Having won their first Series in 86 years back in 2004, the last decade-plus has marked a very strong return to form for one of baseball's oldest big league clubs. So how did they do it?

Quick background: in late 2002, team owner and hedge fund manager,
John W. Henry (with his partners) bought the Boston Red Sox and its historic Fenway Park for a reported sum of $695 million.

Henry and Co. quickly set out to find their ideal General Manager (GM) to help turn around their newly acquired, ailing ship.


This brings us to one of my favorite scenes from the 2011 film, Moneyball, in which John W. Henry (played by Arliss Howard) attempts to woo Oakland A's GM Billy Beane (Brad Pitt) over to Boston with an excellent job offer

 
 

What I love about this scene is that it packs so much value and insight (that goes far beyond the sport of baseball) into a short, two minute dialogue.

As Henry tells Beane (Pitt) in this scene, "For $41 million, you built a playoff team... You won as many games as the Yankees won, but they spent $1.4 million per win and you paid $260,000."
^^^^^^^^^^^^^^^^
| EXERCISE DETAILS |
In the Red Sox passage, what reported sum did John W. Henry and his partners pay for the Boston Red Sox and Fenway Park?

| RECORD SET |
^^^^^^^^^^^^^^^^
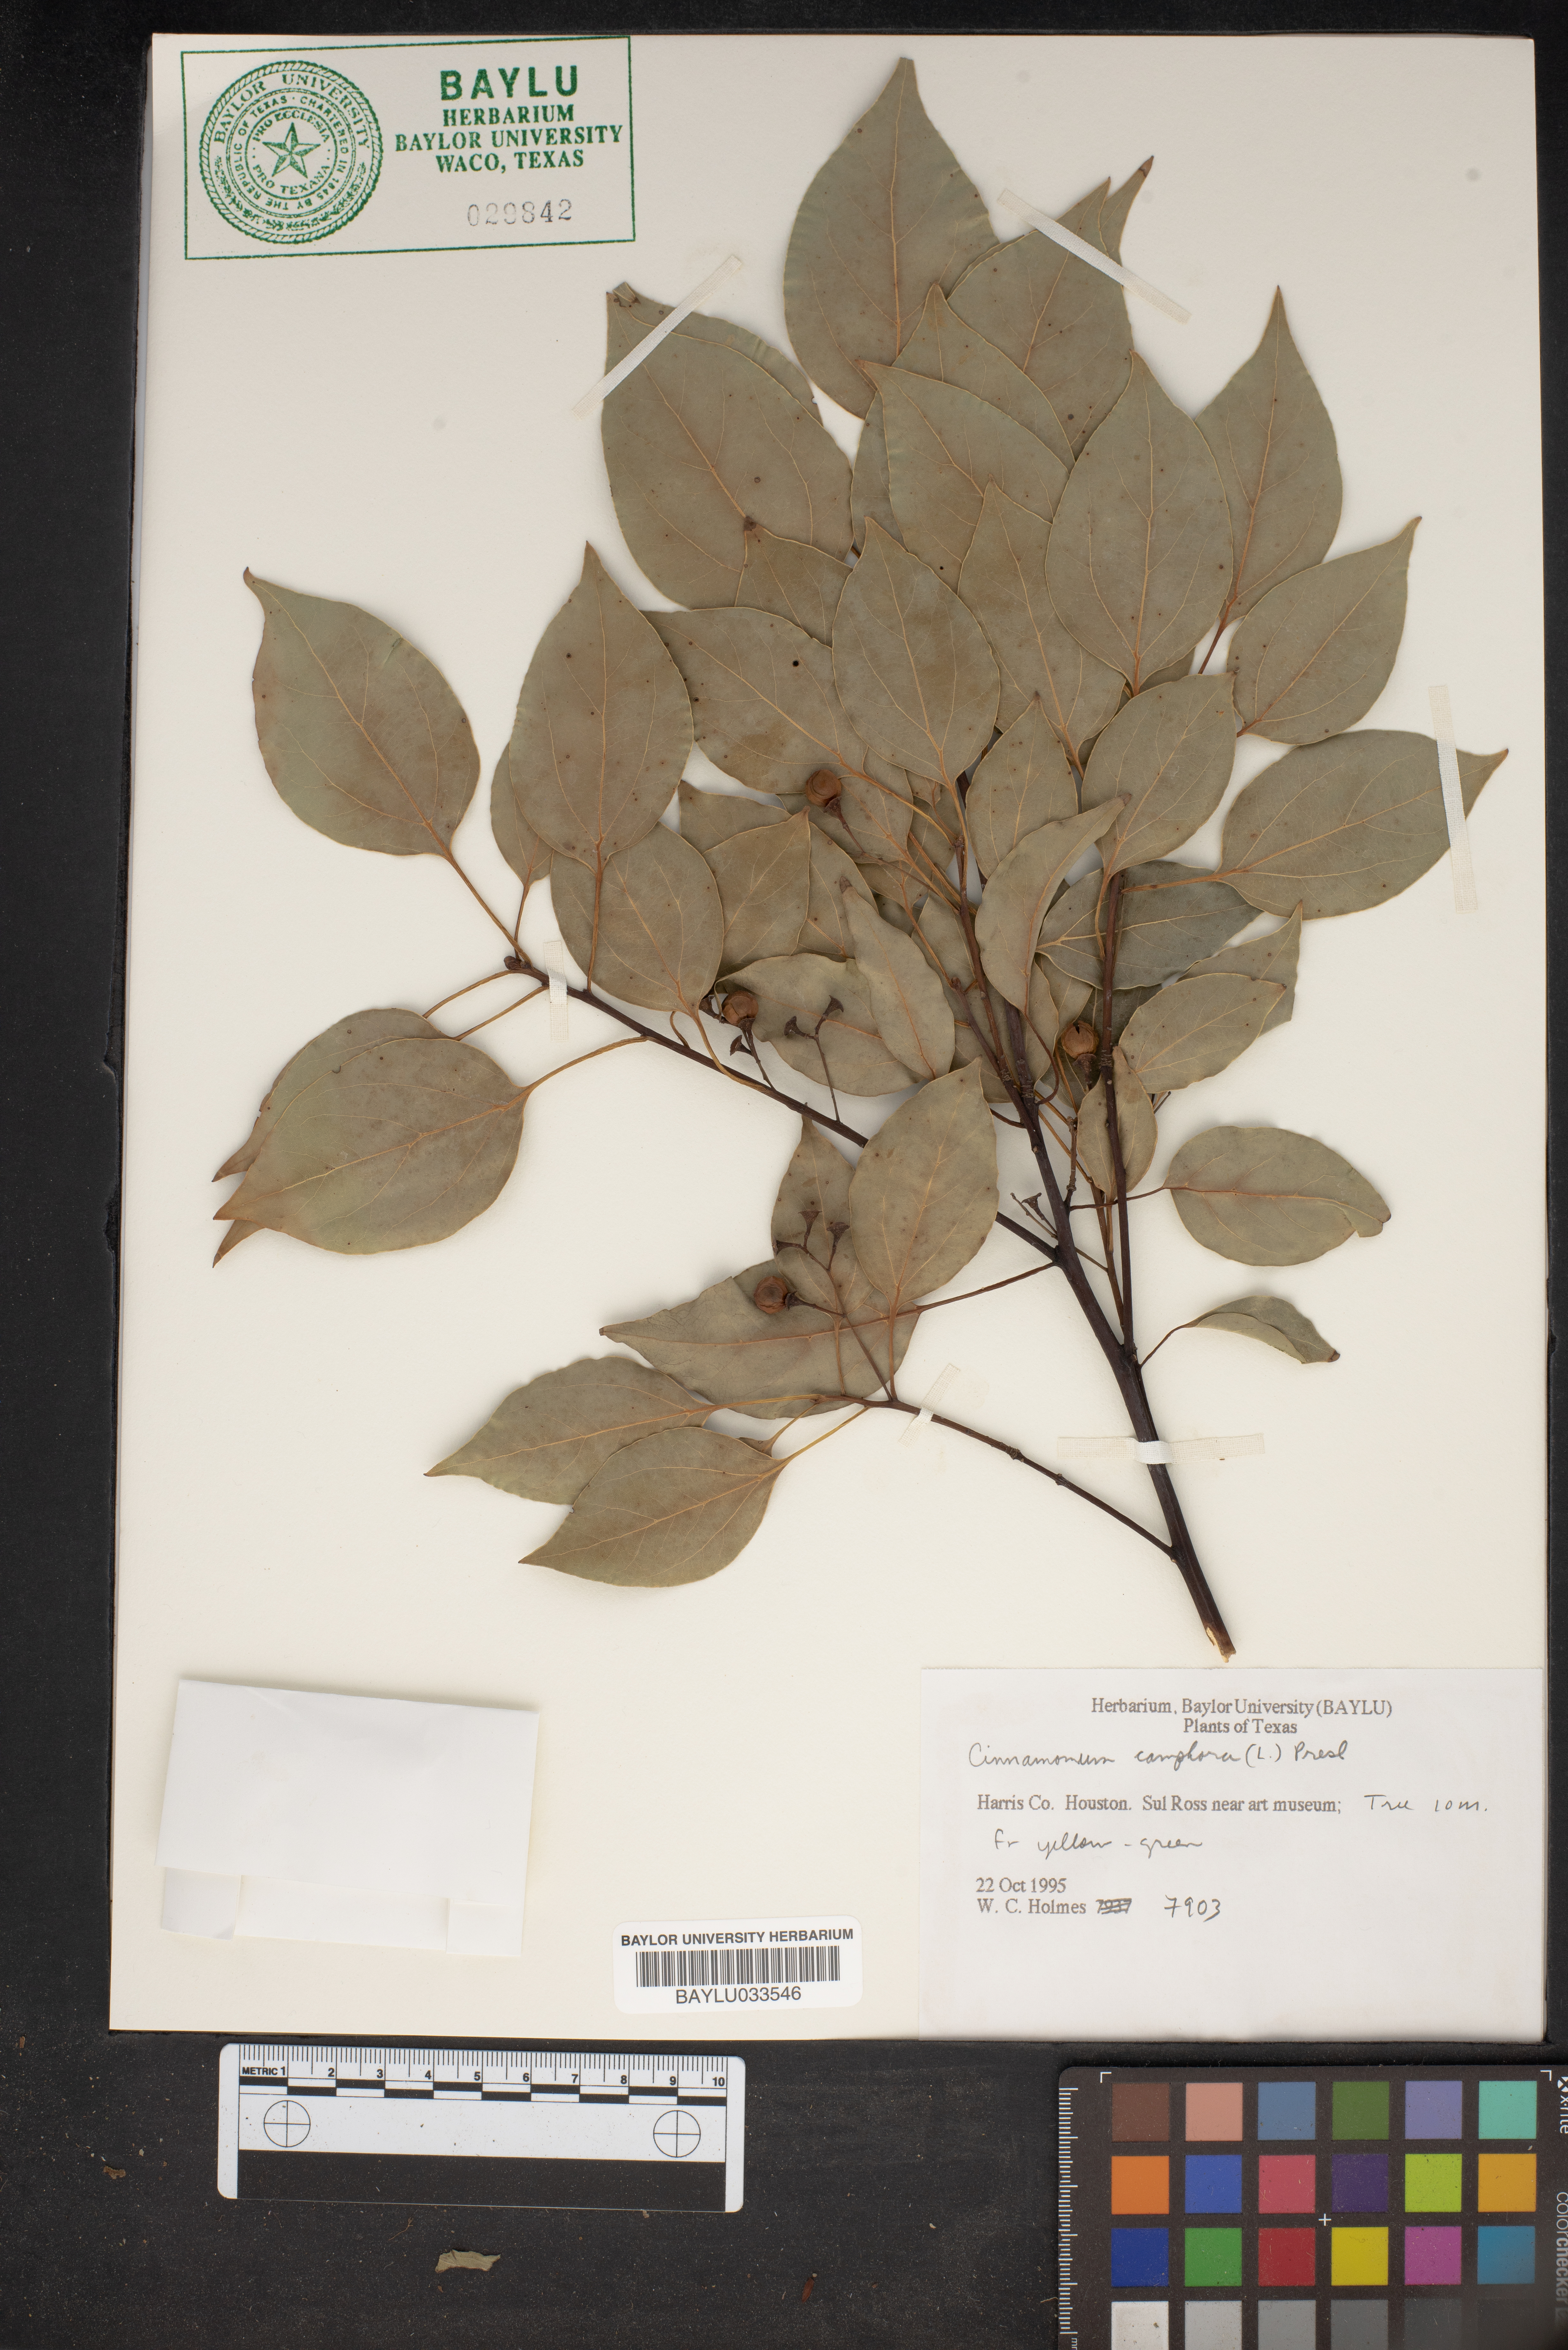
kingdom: Plantae
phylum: Tracheophyta
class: Magnoliopsida
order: Laurales
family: Lauraceae
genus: Cinnamomum
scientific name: Cinnamomum camphora
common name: Camphortree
^^^^^^^^^^^^^^^^
| RESULT OF THE EXERCISE |
$695 million